Asked on MSNBC on Tuesday about the vetting and her interest in the job, Bass said such questions should be directed to the Biden campaign and that she was focused on the police restructuring bill she is spearheading.
Some of Bass’s congressional colleagues and close allies of Biden praised her on Tuesday.
“I think she’s a great chairwoman of the CBC. I think that she was a great speaker of the House in California and I consider her a close friend,” said Rep. Cedric L. Richmond (D-La.), a national co-chair of the Biden campaign. Richmond said he had preferences for a running mate but would share them only with Biden.

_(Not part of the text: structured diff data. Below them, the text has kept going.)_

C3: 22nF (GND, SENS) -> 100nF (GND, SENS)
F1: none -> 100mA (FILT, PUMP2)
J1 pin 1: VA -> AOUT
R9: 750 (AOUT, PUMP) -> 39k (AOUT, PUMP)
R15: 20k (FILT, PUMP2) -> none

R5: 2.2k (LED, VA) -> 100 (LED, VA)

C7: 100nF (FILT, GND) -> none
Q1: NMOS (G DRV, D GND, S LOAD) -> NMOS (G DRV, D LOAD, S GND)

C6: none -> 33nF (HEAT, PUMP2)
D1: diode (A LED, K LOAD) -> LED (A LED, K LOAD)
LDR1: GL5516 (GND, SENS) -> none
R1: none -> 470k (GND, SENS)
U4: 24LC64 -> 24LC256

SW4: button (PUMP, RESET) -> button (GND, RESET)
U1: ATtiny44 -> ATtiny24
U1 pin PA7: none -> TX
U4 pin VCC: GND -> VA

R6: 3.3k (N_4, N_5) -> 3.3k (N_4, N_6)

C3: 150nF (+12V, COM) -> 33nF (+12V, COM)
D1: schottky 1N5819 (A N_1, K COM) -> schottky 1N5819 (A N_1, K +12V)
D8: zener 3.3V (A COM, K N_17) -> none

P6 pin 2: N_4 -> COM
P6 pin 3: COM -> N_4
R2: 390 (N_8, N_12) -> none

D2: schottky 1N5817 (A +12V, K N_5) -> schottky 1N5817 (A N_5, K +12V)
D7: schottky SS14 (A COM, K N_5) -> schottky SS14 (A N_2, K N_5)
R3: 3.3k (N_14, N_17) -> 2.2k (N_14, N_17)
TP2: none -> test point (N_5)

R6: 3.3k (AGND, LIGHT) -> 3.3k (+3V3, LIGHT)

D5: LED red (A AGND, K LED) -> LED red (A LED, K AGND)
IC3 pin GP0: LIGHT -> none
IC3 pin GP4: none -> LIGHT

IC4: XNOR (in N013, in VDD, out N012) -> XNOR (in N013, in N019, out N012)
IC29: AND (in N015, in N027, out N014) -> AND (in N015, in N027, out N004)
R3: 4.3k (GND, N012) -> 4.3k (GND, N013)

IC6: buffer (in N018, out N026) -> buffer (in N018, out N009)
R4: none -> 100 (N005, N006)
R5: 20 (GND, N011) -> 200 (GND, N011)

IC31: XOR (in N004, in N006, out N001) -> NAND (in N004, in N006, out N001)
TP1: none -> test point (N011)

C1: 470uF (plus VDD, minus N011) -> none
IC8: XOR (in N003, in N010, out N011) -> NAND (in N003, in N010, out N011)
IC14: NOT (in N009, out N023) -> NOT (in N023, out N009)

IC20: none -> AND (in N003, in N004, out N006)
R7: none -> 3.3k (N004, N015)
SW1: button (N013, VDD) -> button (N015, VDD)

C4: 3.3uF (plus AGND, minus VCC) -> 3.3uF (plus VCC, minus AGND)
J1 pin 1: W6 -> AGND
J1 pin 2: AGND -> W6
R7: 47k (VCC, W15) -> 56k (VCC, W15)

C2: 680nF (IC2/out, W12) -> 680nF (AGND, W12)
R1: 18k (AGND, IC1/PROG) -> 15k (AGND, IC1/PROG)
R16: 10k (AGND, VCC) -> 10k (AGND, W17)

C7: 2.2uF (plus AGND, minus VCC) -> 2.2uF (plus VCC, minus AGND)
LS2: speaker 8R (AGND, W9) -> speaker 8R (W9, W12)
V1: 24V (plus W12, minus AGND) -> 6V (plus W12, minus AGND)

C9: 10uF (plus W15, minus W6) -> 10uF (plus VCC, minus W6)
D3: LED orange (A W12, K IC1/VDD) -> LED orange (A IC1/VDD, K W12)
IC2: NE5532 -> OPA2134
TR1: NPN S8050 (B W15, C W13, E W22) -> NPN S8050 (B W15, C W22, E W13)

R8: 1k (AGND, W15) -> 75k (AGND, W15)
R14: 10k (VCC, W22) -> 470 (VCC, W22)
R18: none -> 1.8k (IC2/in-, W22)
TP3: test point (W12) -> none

Biden earlier this year promised that his running mate would be a woman. He has come under increasing pressure from party leaders and activists in recent weeks to choose a black woman as the country confronts systemic racism and police violence.
People with knowledge of the situation have described a fluid running mate selection process in recent weeks. At least several Democrats who have spoken with Biden said that he has not indicated any favored choices to them.
One person with knowledge of the system the Biden campaign is following said vetting was expected to continue for at least the next couple of weeks, before more in-depth interviews by Biden and his staff are arranged and conducted at some point after the July 4 holiday.
The people spoke on the condition of anonymity to describe a sensitive and private deliberations.
Among the candidates who have progressed to the point of more comprehensive vetting or have the potential to do so are Sen. Kamala D. Harris (D-Calif.), Rep. Val Demings (D-Fla.), former national security adviser Susan E. Rice and Atlanta Mayor Keisha Lance Bottoms, all of whom are black. Sen. Elizabeth Warren (D-Mass.), who is white, and New Mexico Gov. Michelle Lujan Grisham, who is Latino, are also in that group.
Unlike Harris, a former prosecutor, and Demings, a former police chief, Bass does not have a background in law enforcement. Politicians with law enforcement résumés have come under more skepticism lately from party activists who want to change the way the system has dealt with deadly police violence.
Bottoms has also had to deal with police turmoil as mayor of Atlanta. The deadly police shooting of Rayshard Brooks in her city has stoked national controversy and led to the departure of the city’s police chief.
This week, Bottoms was named as the chair of the Democratic platform drafting committee. The 15-member panel is in charge of drafting the party platform ahead of the Democratic National Convention, which is scheduled for August.
Other possible running mates who have been mentioned by Biden allies in touch with the campaign include Sens. Tammy Duckworth (D-Ill.) and Tammy Baldwin (D-Wis.). And Biden said back in March that Michigan Gov. Gretchen Whitmer also was a possibility. The campaign has conducted different stages of vetting, ranging from preliminary assessments to more detailed looks.
The process has played out in remarkably public fashion, resembling a mini-campaign at times, with significant political shifts and public exits. Sen. Amy Klobuchar (D-Minn.), once seen as a front-runner by Biden allies, removed herself from the running last week amid intense criticism of her record as a prosecutor. Klobuchar said then that Biden should choose a woman of color as his running mate.
Age is another factor some Democrats are watching. At 66, Bass is older than at least several other black women under consideration. Biden is 77 and would be the oldest president ever at his swearing-in.
Rep. Ro Khanna (D-Calif.) called Bass “extraordinary” and said she has the “universal respect of progressives.” Khanna has voiced support for Warren to be the running mate, but also believes that Bass deserves consideration.
Biden has said he hopes to name his vice-presidential pick around Aug. 1, although some Democrats have privately wondered whether the process may drag on beyond that time. The Democratic National Convention, where delegates will affirm the presidential and vice presidential nominations, had been set for July but was delayed until Aug. 17 over concerns about the spread of the novel coronavirus.